Anglicized Irish surname from Gaelic family forms such as Ó Caffraigh, retained today mainly as a family-name given name.
Caffrey traces its roots to the Irish surname Ó Cafaraigh, an anglicization of the Gaelic personal name Cafarach, which itself may derive from the Old Irish word for goat herder or from a Proto-Celtic root associated with battle readiness. The name was concentrated in the historic province of Connacht, particularly County Roscommon, where the Ó Cafaraigh sept held lands before the Tudor-era displacements reshuffled Irish clan territories.

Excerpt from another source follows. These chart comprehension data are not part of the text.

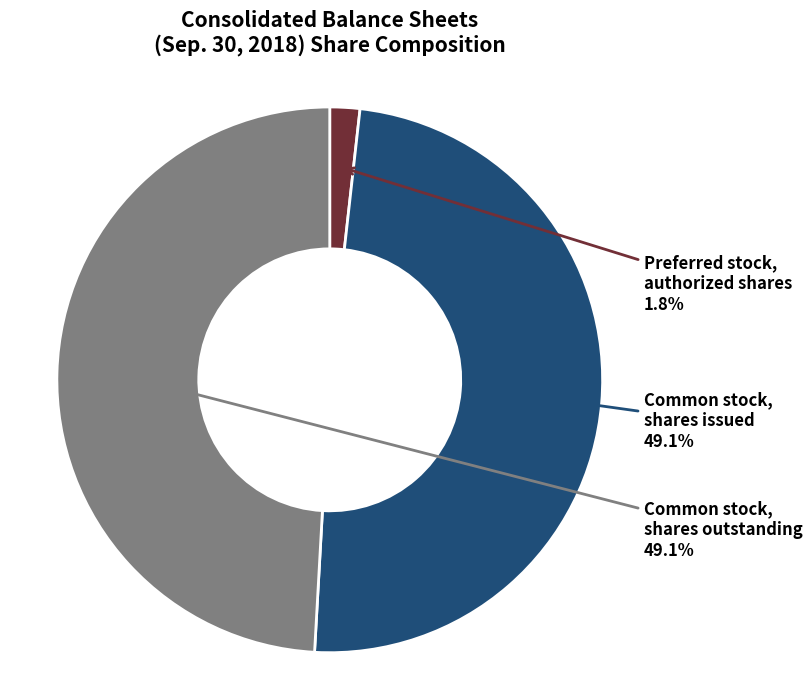

To the nearest percent, what is the average slice percentage?

33%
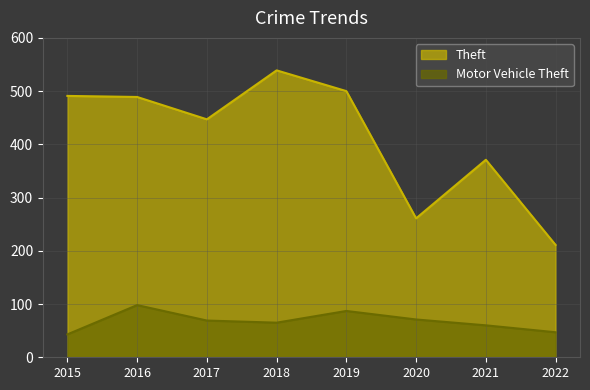

What is the highest value of the Theft series?

539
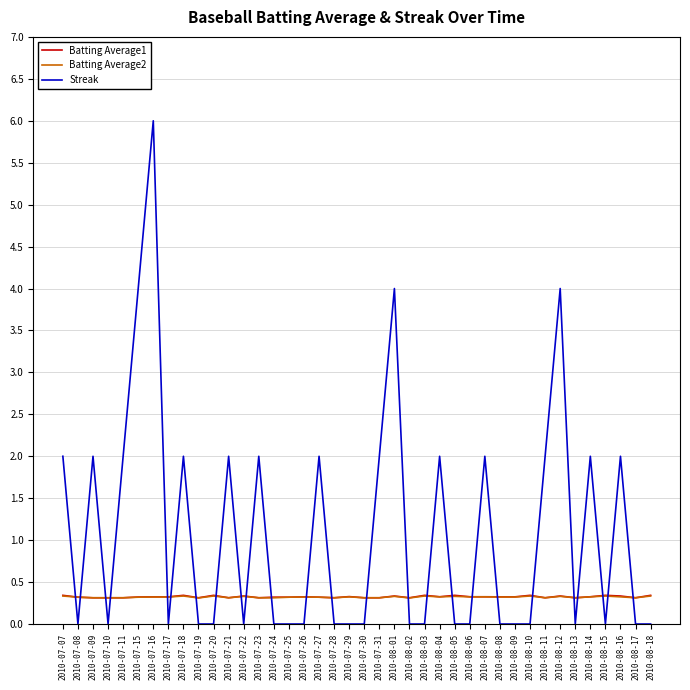

Between which two adjacent categories do Batting Average2 and Streak first intersect?

2010-07-07 and 2010-07-08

As Irish emigration carried surnames across the Atlantic in the 18th and 19th centuries, Caffrey became embedded in Irish-American communities from Boston to Chicago, eventually developing a second life as a given name — a practice common among Irish diaspora families honoring maternal lineage or beloved family surnames. The name carries the robust, consonant-heavy music characteristic of Gaelic naming traditions. In contemporary culture, Caffrey received a significant pop-culture boost from the character Neal Caffrey in the USA Network series White Collar (2009–2014), a charming con-artist-turned-FBI-consultant whose charisma made the name feel both sophisticated and roguish. Today Caffrey sits comfortably in the modern trend of surname-as-first-name, appealing to parents who want something distinctly Irish without reaching for the more saturated Aidan or Declan.